The FCA's intervention is focused on minimising disruption and dispute by enabling legacy references to LIBOR to be interpreted as references to synthetic LIBOR (for so long as such rate is available), including provisions that seek to avoid any argument that the change is nevertheless fundamental enough to have altered the parties' initial contractual bargain.
Importantly as far as cessation triggers, contractual fall-backs and rate replacement waterfalls are concerned the draft legislation supporting the proposals enables parties to contract out of the interpretation 'override' effect. It is not entirely clear how this might operate, depending on the particular terms of a contractual mechanism for alternative or replacement rates.
Significantly in an attempt to address the absence of LIBOR transition language, the override may yet cut across negotiated fallbacks and cessation triggers.
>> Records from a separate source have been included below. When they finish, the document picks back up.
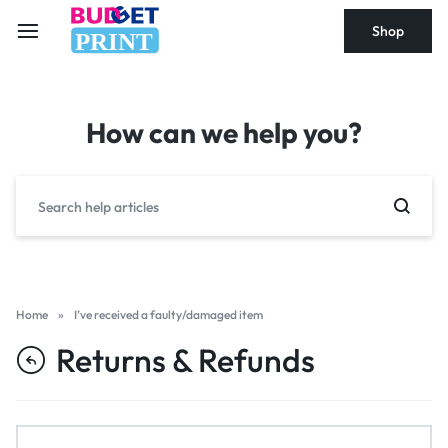
Shop
PRINT
How can we help you?
Home
»
I’ve received a faulty/damaged item
Returns & Refunds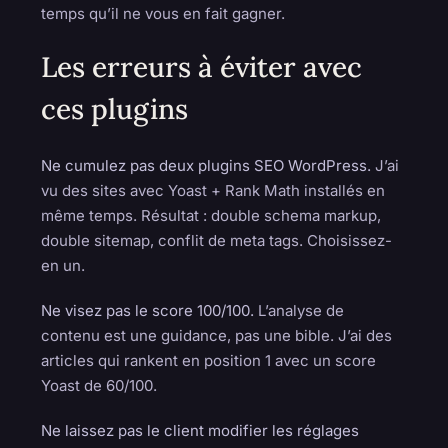
temps qu’il ne vous en fait gagner.
Les erreurs à éviter avec
ces plugins
Ne cumulez pas deux plugins SEO WordPress.
J’ai
vu des sites avec Yoast + Rank Math installés en
même temps. Résultat : double schema markup,
double sitemap, conflit de meta tags. Choisissez-
en un.
Ne visez pas le score 100/100.
L’analyse de
contenu est une guidance, pas une bible. J’ai des
articles qui rankent en position 1 avec un score
Yoast de 60/100.
Ne laissez pas le client modifier les réglages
If parties do not want synthetic LIBOR to apply, they may need to re-visit the fallback provisions in their loan documents to avoid the legislation overriding their contractual intentions and applying a synthetic LIBOR rather than another alternative.
Early suggestions that synthetic LIBOR would only be permitted for certain categories of "tough legacy" contracts, (where the transition to risk-free rates would be difficult) have not materialised and in that context the proposals are certainly a welcome addition to the toolkit for dealing with LIBOR transition, particularly for a broader range of contracts referencing Sterling (and Japanese Yen).
However the FCA, other global regulators and working groups continue to stress the need for active transition and structural change in the loan markets. And for those parties who have the capacity and wherewithal to provide for alternative rates, while they may no longer fear zombies they may yet need to wield the pen in the fight against synthetic LIBOR.